* _DATA SHOWN_:
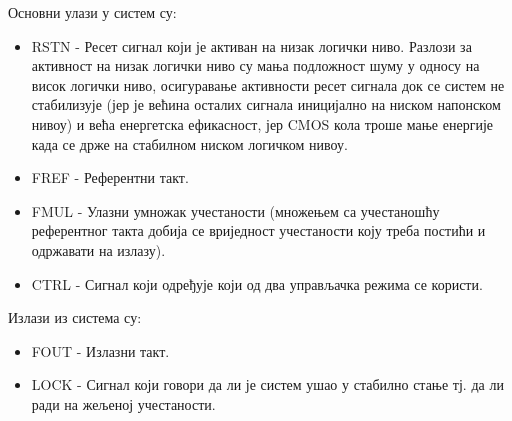 \documentclass[master]{finthesis}
\begin{document}

\vspace{0.7cm} %
Основни улази у систем су:
\begin{itemize}
	\item RSTN - Ресет сигнал који је активан на низак логички ниво. Разлози за активност на низак логички ниво су мања подложност шуму у односу на висок логички ниво, осигуравање активности ресет сигнала док се систем не стабилизује (јер је већина осталих сигнала иницијално на ниском напонском нивоу) и већа енергетска ефикасност, јер CMOS кола троше мање енергије када се држе на стабилном ниском логичком нивоу.  
	\item FREF - Референтни такт.
	\item FMUL - Улазни умножак учестаности (множењем са учестаношћу референтног такта добија се вриједност учестаности коју треба постићи и одржавати на излазу).
	\item CTRL - Сигнал који одређује који од два управљачка режима се користи.
\end{itemize}
Излази из система су:
\begin{itemize}
	\item FOUT - Излазни такт.
	\item LOCK - Сигнал који говори да ли је систем ушао у стабилно стање тј. да ли ради на жељеној учестаности.
\end{itemize}
\end{document}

* _REQUIRED WORK_: Top to bottom, retype the listing exactly but drop every picture.

* _RESULT_:
 \documentclass[master]{finthesis}
\begin{document}

\vspace{0.7cm} %
Основни улази у систем су:
\begin{itemize}
	\item RSTN - Ресет сигнал који је активан на низак логички ниво. Разлози за активност на низак логички ниво су мања подложност шуму у односу на висок логички ниво, осигуравање активности ресет сигнала док се систем не стабилизује (јер је већина осталих сигнала иницијално на ниском напонском нивоу) и већа енергетска ефикасност, јер CMOS кола троше мање енергије када се држе на стабилном ниском логичком нивоу.  
	\item FREF - Референтни такт.
	\item FMUL - Улазни умножак учестаности (множењем са учестаношћу референтног такта добија се вриједност учестаности коју треба постићи и одржавати на излазу).
	\item CTRL - Сигнал који одређује који од два управљачка режима се користи.
\end{itemize}
Излази из система су:
\begin{itemize}
	\item FOUT - Излазни такт.
	\item LOCK - Сигнал који говори да ли је систем ушао у стабилно стање тј. да ли ради на жељеној учестаности.
\end{itemize}
\end{document}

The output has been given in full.